OPINION
CHARLES W. SEYMORE, Justice.
Appellant, Myrex Industries, Inc., appeals a judgment in favor of appellee, David Ortolon, on his quantum meruit claim to recover commissions allegedly earned while employed by Myrex. Myrex contends that Ortolon (1) is precluded from presenting a quantum meruit claim; (2) failed to prove all elements of his claim; (3) used an incorrect measure of damages; and (4) the damages awarded are excessive. We reverse and render.
I. BACKGROUND
Myrex is a steel fabricator for various industries. Myrex hired Ortolon as an estimator in November 1998. Ortolon’s duties included selling projects by estimating the costs involved and preparing bid proposals for customers. He also had duties after he sold a project including managing the project, interacting with the customer, writing purchase orders, and addressing change orders. Ortolon was paid a salary, plus commissions under Myrex’s “incentive bonus plan.” Under this plan, an estimator is paid a commission of five percent of the net profit on the projects he sells. However, an estimator is not paid the commission until a project closes. A project closes when Myrex collects final payment from the customer and makes adjustments for job costs. Further, if an estimator’s projects that close within a quarter maintain a certain profit margin, he is paid an additional five percent.
━━━━━━
TASK SET →
1. According to the court opinion, what commission does an estimator earn on the projects he sells under Myrex's incentive bonus plan?
2. Pick up the court opinion on Myrex and Ortolon right after its last sentence and carry it forward.
The items after this point are separate material and have no connection to the court opinion.

MATERIAL SUPPLIED →
━━━━━━
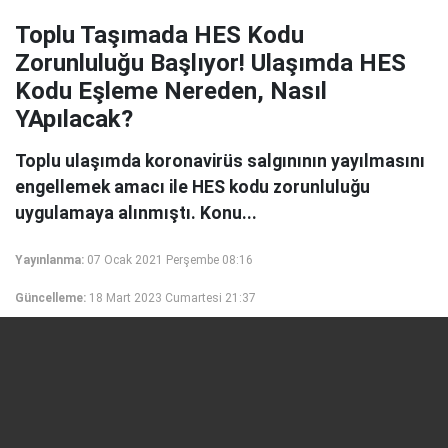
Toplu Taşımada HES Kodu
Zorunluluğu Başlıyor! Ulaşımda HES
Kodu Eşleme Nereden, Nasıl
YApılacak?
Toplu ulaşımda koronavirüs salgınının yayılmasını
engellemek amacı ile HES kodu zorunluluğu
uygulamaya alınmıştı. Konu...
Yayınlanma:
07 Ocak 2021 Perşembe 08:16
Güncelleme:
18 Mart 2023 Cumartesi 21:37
━━━━━━
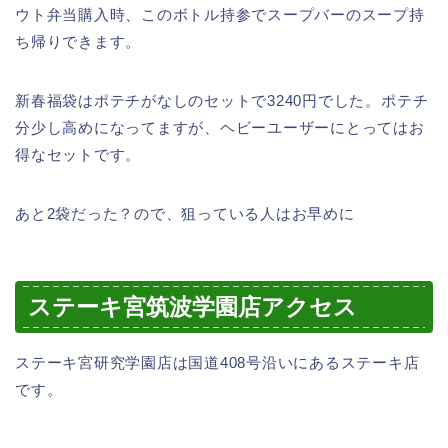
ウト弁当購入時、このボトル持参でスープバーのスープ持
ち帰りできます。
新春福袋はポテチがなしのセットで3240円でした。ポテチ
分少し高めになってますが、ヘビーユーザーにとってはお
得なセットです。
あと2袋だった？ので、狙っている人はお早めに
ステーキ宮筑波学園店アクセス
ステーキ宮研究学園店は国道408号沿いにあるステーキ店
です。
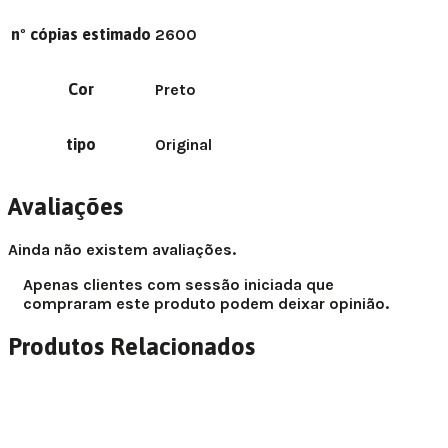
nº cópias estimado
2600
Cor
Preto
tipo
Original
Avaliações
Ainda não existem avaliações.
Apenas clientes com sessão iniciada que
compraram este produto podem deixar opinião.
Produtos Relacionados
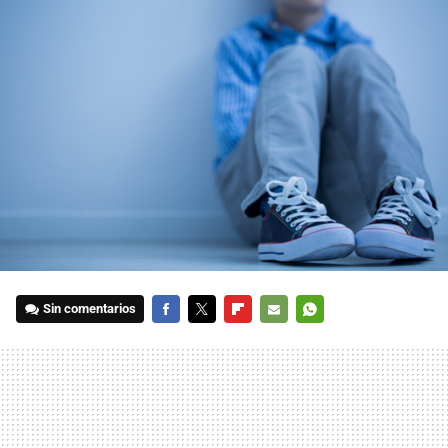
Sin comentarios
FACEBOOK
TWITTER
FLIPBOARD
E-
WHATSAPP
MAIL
━━━━━━
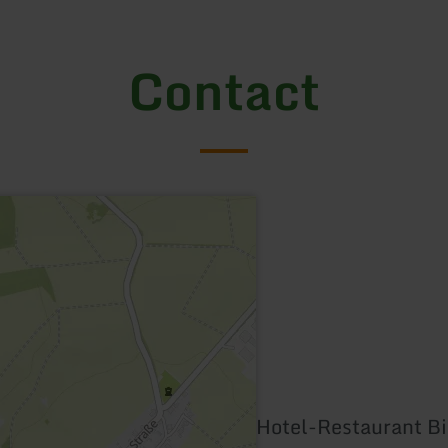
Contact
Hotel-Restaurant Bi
━━━━━━
ANSWERS FOR THE EXERCISE →
1. Five percent of the net profit on those projects.

2.
Ortolon resigned from Myrex in March 2001. At that time, he had been paid commissions for his projects that had closed. However, there were certain projects he had sold that had not yet closed. Despite his demand, Myrex refused to pay him commissions on these projects. My-rex asserted it does not pay commissions on projects that close after an estimator leaves the company.
Ortolon sued Myrex for breach of contract and, alternatively, quantum meruit. The jury found in Myrex’s favor on the breach of contract claim because it found no agreement that Myrex would pay Orto-lon commissions for projects that closed after his resignation.
However, the jury returned a verdict for Ortolon on his quantum meruit claim and awarded him $64,631.93. The trial court entered judgment for Ortolon in the amount of $64,631.93 plus prejudgment interest, court costs, and postjudgment interest. This appeal followed.
II. Analysis
Myrex presents three issues for review. In subpart (c) of its first issue, Myrex contends Ortolon is not entitled to recover in quantum meruit because he failed to prove all elements of a quantum meruit claim. We will address this contention first because it is dispositive of this appeal.
Quantum meruit is an equitable remedy based upon an implied promise to pay for benefits received.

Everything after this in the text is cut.